> **Dataset entries**:
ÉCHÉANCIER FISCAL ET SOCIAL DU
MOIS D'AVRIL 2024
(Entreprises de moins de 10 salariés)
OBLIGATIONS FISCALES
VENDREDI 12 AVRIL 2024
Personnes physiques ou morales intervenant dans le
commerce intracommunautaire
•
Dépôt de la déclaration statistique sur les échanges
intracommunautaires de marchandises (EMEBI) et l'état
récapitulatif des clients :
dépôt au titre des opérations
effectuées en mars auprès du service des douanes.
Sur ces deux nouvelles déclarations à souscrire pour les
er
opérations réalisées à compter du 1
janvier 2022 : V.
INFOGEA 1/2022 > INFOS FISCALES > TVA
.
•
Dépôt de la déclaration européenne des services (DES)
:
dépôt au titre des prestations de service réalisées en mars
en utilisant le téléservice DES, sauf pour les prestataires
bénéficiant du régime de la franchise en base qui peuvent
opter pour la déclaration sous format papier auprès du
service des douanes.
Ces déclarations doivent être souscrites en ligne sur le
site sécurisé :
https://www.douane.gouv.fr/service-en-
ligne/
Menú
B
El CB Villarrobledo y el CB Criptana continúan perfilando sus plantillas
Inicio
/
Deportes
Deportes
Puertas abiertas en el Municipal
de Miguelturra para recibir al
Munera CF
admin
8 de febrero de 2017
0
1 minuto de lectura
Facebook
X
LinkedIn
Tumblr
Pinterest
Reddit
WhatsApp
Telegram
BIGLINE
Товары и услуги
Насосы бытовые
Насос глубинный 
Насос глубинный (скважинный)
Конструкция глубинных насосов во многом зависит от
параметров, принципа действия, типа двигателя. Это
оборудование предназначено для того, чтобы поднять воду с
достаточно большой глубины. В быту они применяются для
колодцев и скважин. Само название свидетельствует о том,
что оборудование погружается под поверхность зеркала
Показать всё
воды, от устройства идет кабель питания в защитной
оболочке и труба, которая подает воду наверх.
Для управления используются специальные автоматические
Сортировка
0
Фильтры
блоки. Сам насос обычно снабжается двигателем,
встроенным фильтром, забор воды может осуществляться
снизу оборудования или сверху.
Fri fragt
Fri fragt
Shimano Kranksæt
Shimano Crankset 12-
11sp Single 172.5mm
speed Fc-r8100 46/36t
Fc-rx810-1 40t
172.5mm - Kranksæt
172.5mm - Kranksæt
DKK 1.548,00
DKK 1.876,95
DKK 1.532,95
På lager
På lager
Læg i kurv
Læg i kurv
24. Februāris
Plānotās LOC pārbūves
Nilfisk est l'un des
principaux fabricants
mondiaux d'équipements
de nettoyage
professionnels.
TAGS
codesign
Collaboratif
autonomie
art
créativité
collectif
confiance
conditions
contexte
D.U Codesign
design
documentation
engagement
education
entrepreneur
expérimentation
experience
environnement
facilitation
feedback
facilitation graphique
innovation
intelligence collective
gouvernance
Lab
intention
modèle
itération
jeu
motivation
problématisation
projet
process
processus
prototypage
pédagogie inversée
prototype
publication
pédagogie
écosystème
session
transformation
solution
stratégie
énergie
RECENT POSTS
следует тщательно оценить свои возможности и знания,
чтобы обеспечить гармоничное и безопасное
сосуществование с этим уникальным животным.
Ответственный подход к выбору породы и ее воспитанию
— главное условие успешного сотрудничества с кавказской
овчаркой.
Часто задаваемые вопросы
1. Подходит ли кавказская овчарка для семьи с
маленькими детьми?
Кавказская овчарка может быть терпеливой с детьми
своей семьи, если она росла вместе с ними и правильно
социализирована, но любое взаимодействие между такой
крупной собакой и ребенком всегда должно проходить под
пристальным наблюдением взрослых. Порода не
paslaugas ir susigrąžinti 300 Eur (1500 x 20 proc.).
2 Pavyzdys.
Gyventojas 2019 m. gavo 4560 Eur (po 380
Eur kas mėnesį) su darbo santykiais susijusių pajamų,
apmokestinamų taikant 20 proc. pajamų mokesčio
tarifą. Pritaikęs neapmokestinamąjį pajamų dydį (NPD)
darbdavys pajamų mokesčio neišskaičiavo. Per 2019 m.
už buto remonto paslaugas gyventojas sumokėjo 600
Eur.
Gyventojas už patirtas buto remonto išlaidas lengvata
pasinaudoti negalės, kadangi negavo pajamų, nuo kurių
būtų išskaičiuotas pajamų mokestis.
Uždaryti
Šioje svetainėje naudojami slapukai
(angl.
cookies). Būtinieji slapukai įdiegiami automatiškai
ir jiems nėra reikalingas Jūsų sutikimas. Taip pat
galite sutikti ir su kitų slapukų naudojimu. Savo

> **WRITTEN TASK**:
Among the lines above, find the ones containing "AVRIL" and copy them.

> **YOUR SOLUTION**:
MOIS D'AVRIL 2024
VENDREDI 12 AVRIL 2024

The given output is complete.